:: Assignment ::
Word for word, restate every line from the one with "the AI texts." through the end of the records below, both included, and add nothing.

:: Records to use ::
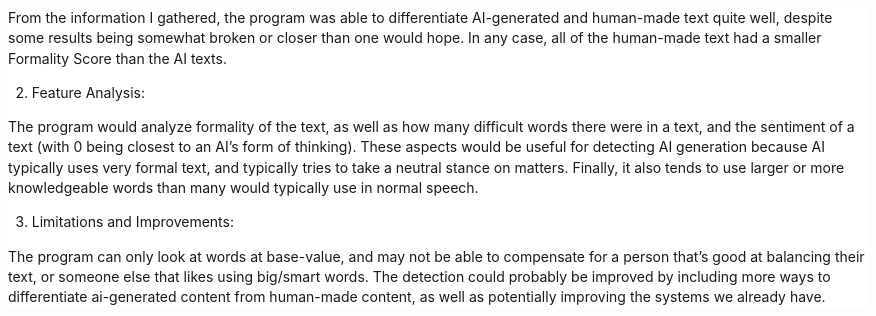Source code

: From the information I gathered, the program was able to differentiate AI-generated and human-made text quite well, despite some results being somewhat broken or closer than one would hope. In any case, all of the human-made text had a smaller Formality Score than the AI texts.

2.	Feature Analysis:

The program would analyze formality of the text, as well as how many difficult words there were in a text, and the sentiment of a text (with 0 being closest to an AI’s form of thinking). These aspects would be useful for detecting AI generation because AI typically uses very formal text, and typically tries to take a neutral stance on matters. Finally, it also tends to use larger or more knowledgeable words than many would typically use in normal speech.

3.	Limitations and Improvements:

The program can only look at words at base-value, and may not be able to compensate for a person that’s good at balancing their text, or someone else that likes using big/smart words. The detection could probably be improved by including more ways to differentiate ai-generated content from human-made content, as well as potentially improving the systems we already have.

:: Exercise output ::
: From the information I gathered, the program was able to differentiate AI-generated and human-made text quite well, despite some results being somewhat broken or closer than one would hope. In any case, all of the human-made text had a smaller Formality Score than the AI texts.

2.	Feature Analysis:

The program would analyze formality of the text, as well as how many difficult words there were in a text, and the sentiment of a text (with 0 being closest to an AI’s form of thinking). These aspects would be useful for detecting AI generation because AI typically uses very formal text, and typically tries to take a neutral stance on matters. Finally, it also tends to use larger or more knowledgeable words than many would typically use in normal speech.

3.	Limitations and Improvements:

The program can only look at words at base-value, and may not be able to compensate for a person that’s good at balancing their text, or someone else that likes using big/smart words. The detection could probably be improved by including more ways to differentiate ai-generated content from human-made content, as well as potentially improving the systems we already have.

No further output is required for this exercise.